> _Quoted passage_:
# V festival



## Buckweed (Aug 27, 2012)

Hi all....just after some info on the V festival event. My daughter is going for the first time with friends and it's my job to pick them up on Saturday night!!:doublesho so can anyon tell me if there is just one pick up point or several dotted around the park. Can't see this being a fun thing to do what with thousands of teenagers searching for there parents car in the dark !!
Any info would be great...cheers a Buck


----------



## dholdi (Oct 1, 2008)

Sorry cant help, however cant help thinking you are right about it not being fun.
Remember collecting ours and some friends from the Winter Gardens in Blackpool and that holds a fraction of the capacity of V Fest.
Good Luck.


----------



## Kerr (Mar 27, 2012)

Teenagers searching for their parents? I think they'll be avoiding you..:lol:

Camping is half the fun of a festival. The vast majority of people camp over rather than go home.

(Data excerpts)

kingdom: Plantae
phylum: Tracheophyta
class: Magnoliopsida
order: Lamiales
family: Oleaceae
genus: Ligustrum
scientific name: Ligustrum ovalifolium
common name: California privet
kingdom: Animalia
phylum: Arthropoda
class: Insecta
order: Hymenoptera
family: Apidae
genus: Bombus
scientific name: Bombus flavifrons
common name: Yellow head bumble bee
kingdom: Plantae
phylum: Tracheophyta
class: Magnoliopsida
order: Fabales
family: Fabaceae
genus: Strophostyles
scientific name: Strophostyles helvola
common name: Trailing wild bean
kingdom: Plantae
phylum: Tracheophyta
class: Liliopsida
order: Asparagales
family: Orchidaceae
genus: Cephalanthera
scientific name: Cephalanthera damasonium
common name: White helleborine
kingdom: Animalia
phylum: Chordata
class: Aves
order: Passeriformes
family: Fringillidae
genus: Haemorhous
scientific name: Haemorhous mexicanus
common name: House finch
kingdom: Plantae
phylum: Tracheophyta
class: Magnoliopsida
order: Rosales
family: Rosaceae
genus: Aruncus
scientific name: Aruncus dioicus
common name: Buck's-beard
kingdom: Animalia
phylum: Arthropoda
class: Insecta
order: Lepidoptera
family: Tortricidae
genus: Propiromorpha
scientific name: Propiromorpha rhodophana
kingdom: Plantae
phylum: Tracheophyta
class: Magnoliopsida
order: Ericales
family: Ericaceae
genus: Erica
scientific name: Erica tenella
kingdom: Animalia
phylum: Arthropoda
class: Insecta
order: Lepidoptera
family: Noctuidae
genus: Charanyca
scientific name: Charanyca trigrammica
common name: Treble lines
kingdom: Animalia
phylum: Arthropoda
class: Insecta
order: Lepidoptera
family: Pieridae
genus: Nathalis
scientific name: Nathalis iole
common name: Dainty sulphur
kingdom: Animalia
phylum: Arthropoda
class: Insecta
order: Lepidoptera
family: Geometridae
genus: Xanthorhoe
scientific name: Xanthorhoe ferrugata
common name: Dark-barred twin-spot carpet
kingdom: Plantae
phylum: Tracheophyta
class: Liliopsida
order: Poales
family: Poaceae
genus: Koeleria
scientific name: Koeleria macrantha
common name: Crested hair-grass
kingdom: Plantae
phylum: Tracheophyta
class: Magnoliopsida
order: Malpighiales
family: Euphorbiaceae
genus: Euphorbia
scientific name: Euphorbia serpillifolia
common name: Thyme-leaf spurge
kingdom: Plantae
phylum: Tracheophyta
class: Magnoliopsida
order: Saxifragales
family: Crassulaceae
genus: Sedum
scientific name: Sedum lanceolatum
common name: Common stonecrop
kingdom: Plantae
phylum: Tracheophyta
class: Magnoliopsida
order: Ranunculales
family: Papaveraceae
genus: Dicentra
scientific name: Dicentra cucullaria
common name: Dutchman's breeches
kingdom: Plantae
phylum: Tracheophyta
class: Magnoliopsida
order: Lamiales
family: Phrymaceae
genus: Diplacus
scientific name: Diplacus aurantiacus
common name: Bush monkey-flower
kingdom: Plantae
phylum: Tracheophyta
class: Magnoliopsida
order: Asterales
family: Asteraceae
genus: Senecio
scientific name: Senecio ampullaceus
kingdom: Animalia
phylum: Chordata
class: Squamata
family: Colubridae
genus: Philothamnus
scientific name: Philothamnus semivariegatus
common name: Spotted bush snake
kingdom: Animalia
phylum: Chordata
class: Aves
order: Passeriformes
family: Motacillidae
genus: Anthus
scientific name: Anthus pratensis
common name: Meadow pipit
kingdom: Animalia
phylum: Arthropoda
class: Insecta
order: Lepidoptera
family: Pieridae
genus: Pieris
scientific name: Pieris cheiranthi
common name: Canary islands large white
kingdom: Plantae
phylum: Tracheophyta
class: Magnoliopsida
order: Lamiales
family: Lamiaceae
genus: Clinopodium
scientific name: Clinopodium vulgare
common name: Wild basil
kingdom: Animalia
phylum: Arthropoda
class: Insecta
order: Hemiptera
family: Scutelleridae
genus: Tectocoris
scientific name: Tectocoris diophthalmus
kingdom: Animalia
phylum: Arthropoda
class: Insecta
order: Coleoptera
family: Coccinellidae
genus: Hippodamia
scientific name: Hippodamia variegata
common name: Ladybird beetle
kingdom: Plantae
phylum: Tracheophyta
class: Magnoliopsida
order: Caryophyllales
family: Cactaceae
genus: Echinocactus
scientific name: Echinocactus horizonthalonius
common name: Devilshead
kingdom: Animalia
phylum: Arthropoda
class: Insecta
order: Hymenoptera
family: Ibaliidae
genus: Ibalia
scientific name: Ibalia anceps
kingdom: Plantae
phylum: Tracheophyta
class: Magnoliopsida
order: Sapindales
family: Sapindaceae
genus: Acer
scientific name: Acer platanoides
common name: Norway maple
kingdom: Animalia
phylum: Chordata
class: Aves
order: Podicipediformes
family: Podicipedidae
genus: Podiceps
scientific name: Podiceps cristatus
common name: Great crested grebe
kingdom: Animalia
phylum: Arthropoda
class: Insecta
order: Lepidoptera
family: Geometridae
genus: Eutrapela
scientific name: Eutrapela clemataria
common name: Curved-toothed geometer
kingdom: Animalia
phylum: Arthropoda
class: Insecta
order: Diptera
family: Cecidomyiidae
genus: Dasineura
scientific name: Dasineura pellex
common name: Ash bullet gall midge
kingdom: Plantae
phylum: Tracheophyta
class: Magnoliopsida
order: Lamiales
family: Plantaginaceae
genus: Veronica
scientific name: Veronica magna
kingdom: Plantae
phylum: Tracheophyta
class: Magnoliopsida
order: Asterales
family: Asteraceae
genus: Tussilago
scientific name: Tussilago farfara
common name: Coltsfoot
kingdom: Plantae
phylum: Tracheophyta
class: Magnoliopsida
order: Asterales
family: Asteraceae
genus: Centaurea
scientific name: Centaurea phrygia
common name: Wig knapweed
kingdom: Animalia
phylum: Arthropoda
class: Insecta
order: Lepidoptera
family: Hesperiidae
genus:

> _The request_: Pick up the V festival forum thread and write the next part, starting after its last sentence.

> _The reply_:
I've always found that any festival always has a site map detailing where is where. Sometimes it'll be on the website, other times it'll be on the stuff they give you in the festival.

I can see this as Weston Park in 2014. I wouldn't imagine it'll have changed too much.

The instructions for drop off point are still the A5.










Drop off points are always a trek.


----------



## Buckweed (Aug 27, 2012)

Thanks for your replies lads ...will print that map off Kerr ...much appreciated.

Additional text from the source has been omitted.